Kosmisches Rätsel: Wenn tote Galaxien plötzlich aufleuchten

Christian Kliver
Chime-Teleskop in Kanada

Chime-Teleskop in Kanada. Bild: Bluewaterdoggy, CC BY-SA 4.0

Tote Galaxien sollten eigentlich friedlich ruhen. Doch Astronomen haben jetzt einen gewaltigen Radioblitz aus einer uralten Galaxie empfangen. Was steckt dahinter?

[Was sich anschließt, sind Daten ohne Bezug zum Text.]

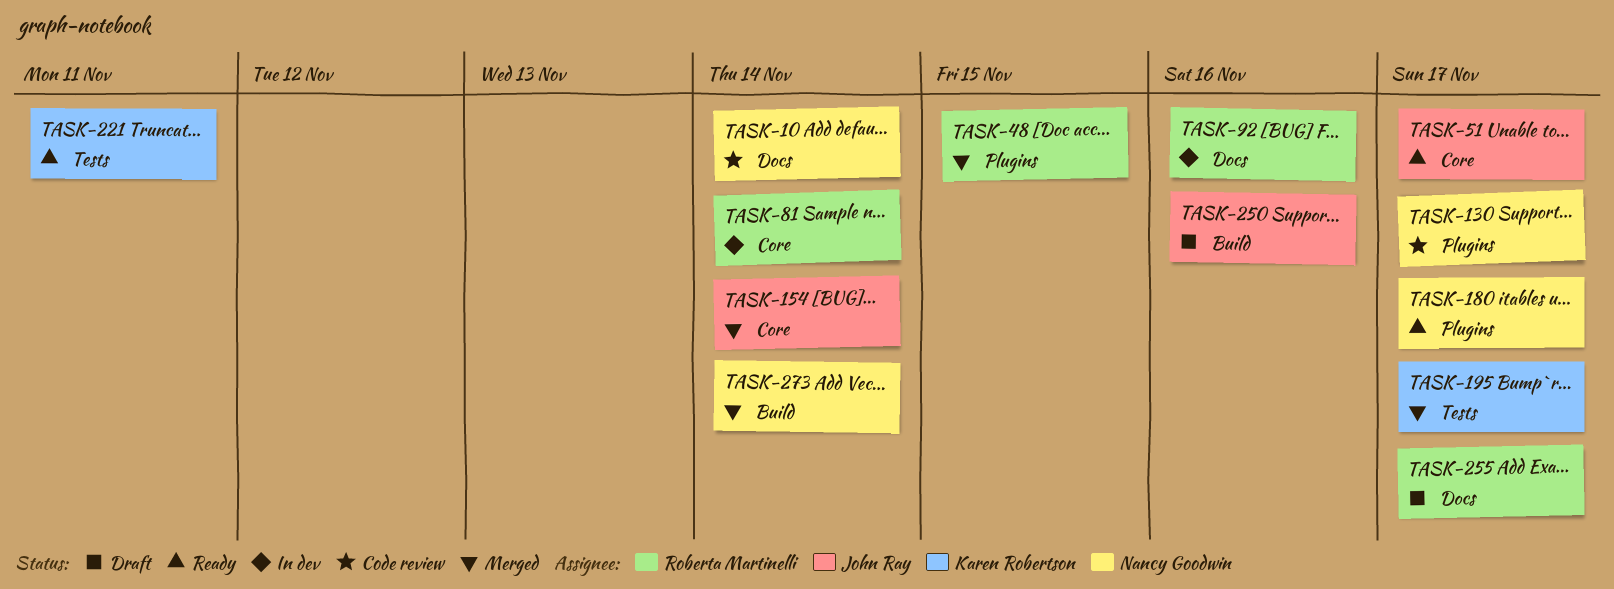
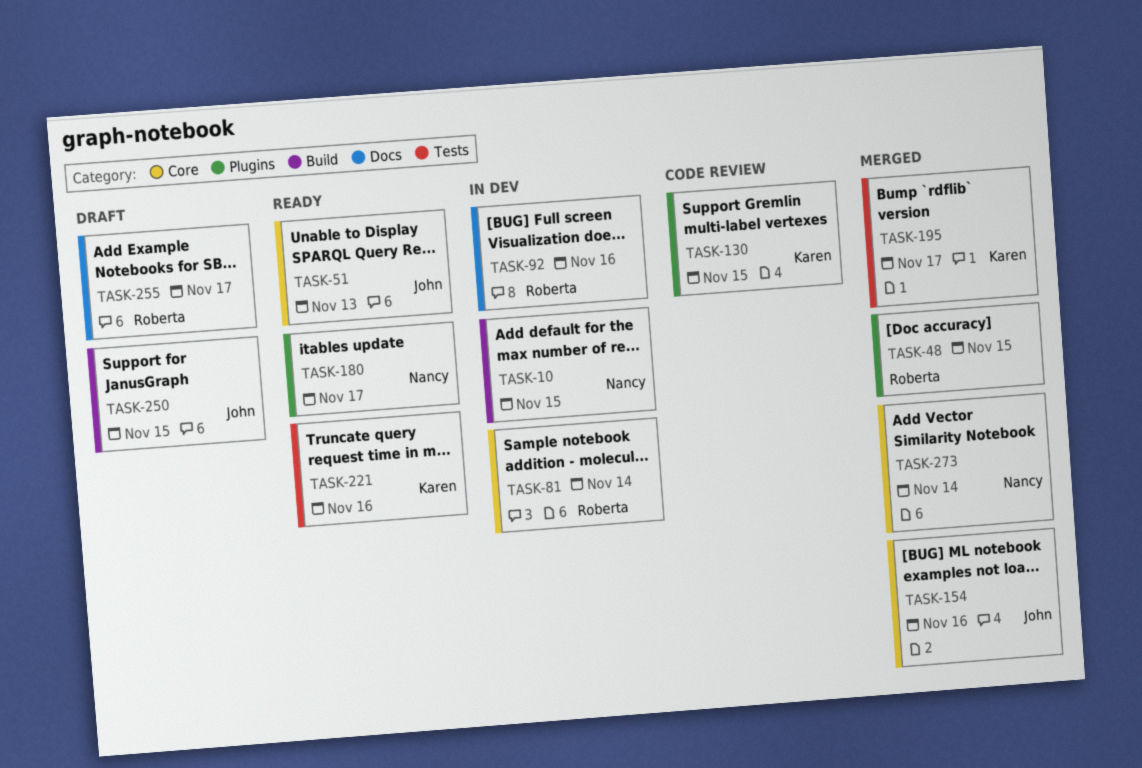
TASK-10, status: Code review -> In dev
TASK-10, label: Docs -> Build
TASK-10, due: Nov 14 -> Nov 15
TASK-51, due: Nov 17 -> Nov 13
TASK-130, owner: Nancy Goodwin -> Karen Robertson
TASK-130, due: Nov 17 -> Nov 15
TASK-154, due: Nov 14 -> Nov 16
TASK-221, due: Nov 11 -> Nov 16
TASK-250, due: Nov 16 -> Nov 15
TASK-273, label: Build -> Core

Ein kurzlebiger, intensiver Ausbruch von Radiostrahlung, ein sogenannter Fast Radio Burst (FRB), wurde überraschenderweise in einer uralten, inaktiven Galaxie geortet. Die Erkenntnis stellt die bisherige Annahme auf den Kopf, dass FRBs nur bei der Geburt von Sternen entstehen.

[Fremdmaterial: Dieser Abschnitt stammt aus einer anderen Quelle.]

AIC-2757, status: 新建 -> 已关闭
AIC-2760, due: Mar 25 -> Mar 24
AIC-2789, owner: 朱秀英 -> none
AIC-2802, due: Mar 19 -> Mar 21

FRB 20240209A wurde vom Chime-Teleskop in Kanada über mehrere Monate hinweg 22 Mal detektiert. Mittels eines Hilfsteleskops konnte der Ursprung in einer 11 Milliarden Jahre alten Galaxie identifiziert werden. Überraschend: Es handelt sich um die äußeren Regionen einer "toten" Galaxie, in der schon lange keine Sterne mehr entstehen, so das Portal Science News.

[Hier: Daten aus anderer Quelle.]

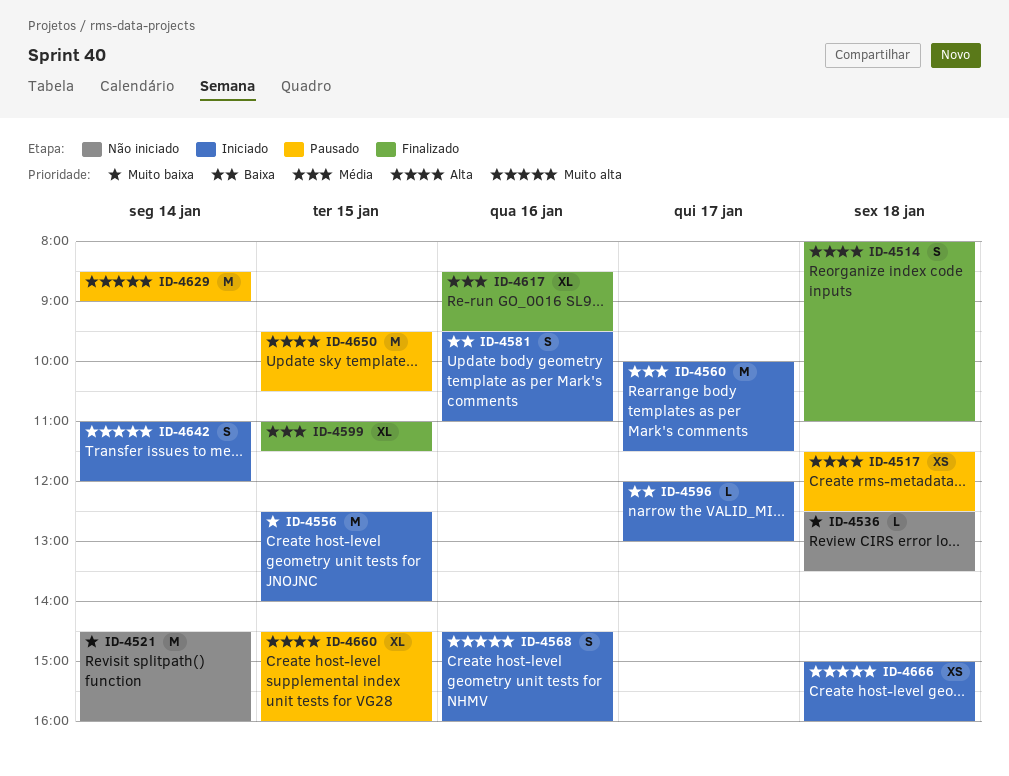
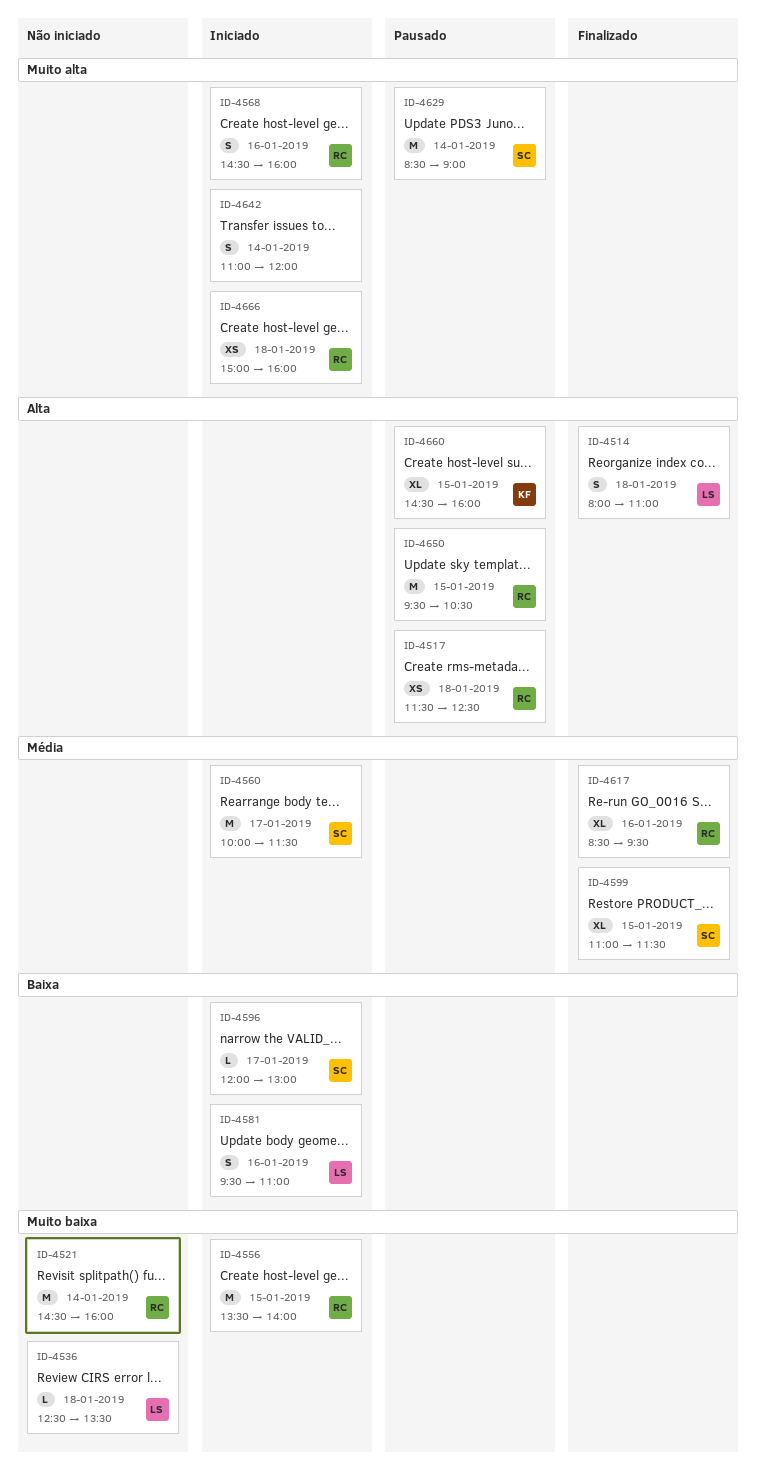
ID-4556, begins: 12:30 -> 13:30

FRBs als kosmisches Rätsel

FRBs sind extrem energiereiche Ausbrüche von Radiowellen, die innerhalb von Millisekunden mehr Energie freisetzen als unsere Sonne in einem Jahr. Bisher nahm man an, dass sie von hoch magnetisierten Neutronensternen, sogenannten Magnetaren, ausgelöst werden. Diese können nur aus massereichen, kurzlebigen Sternen entstehen – in einer inaktiven Galaxie eigentlich undenkbar.

"Der Ursprung dieses FRB so weit außerhalb seiner Heimatgalaxie wirft Fragen auf, wie solch energetische Ereignisse in Regionen ohne Sternentstehung auftreten können", so Mitverfasserin Viswangi Shah von der McGill University.

Theorien auf dem Prüfstand

Die Entdeckung rüttelt an den Grundfesten der FRB-Forschung. Wissenschaftler müssen nun nach alternativen Erklärungen suchen, wie FRBs auch in alten Galaxien entstehen können. Eine Möglichkeit wären Verschmelzungen von Neutronensternen oder das Kollabieren von Weißen Zwergen.

Allerdings ist FRB 20240209A kein Einzelfall: Schon 2022 wurde ein Signal in der Randregion der Galaxie Messier 81 entdeckt, ebenfalls fernab jeglicher Sternentstehung. "Dieses Ereignis stellte die konventionelle Denkweise auf den Kopf und zwang uns, andere Entstehungsmechanismen für FRBs zu erforschen", erklärt Co-Autorin Wen-fai Fong von der Northwestern University laut dem Portal Futurism.

Ein Kugelsternhaufen als Quelle?

Die beiden außergewöhnlichen FRBs könnten laut den Forschern aus Kugelsternhaufen stammen – dichten Ansammlungen sehr alter Sterne, die Galaxien umkreisen. In der Enge eines Kugelsternhaufens könnten Sterne miteinander verschmelzen und so doch noch späte Magnetare bilden. Dies gilt es mit dem James-Webb-Weltraumteleskop zu überprüfen.

Die Studie zeigt eindrucksvoll, dass auch alte Galaxien energetische Phänomene beherbergen können. Sie fordert etablierte Modelle der Sternenentwicklung heraus und eröffnet neue, spannende Forschungsperspektiven.

"Magnetare sind immer noch eine überzeugende Erklärung für FRBs", resümiert Erstautorin Tarraneh Eftekhari, "aber ihre Entstehung ist offenbar vielfältiger als gedacht." Um dem Rätsel der FRBs auf die Spur zu kommen, sind weitere Beobachtungen und Simulationen nötig.

Globale Puzzleteile der Weltraumerkundung

Die Ergebnisse sind ein Meilenstein für unser Verständnis der Sternen- und Galaxienentwicklung. Sie zeigen, wie wichtig internationale Kooperationen und der Einsatz modernster Teleskope für den wissenschaftlichen Fortschritt sind.

Zugleich erinnert uns die Studie daran, dass das Universum noch viele Geheimnisse birgt. Jede Entdeckung fügt dem Puzzle der Weltraumerkundung neue Teile hinzu – und wirft zugleich neue, faszinierende Fragen auf. Die Astronomie bleibt eine Wissenschaft voller Überraschungen.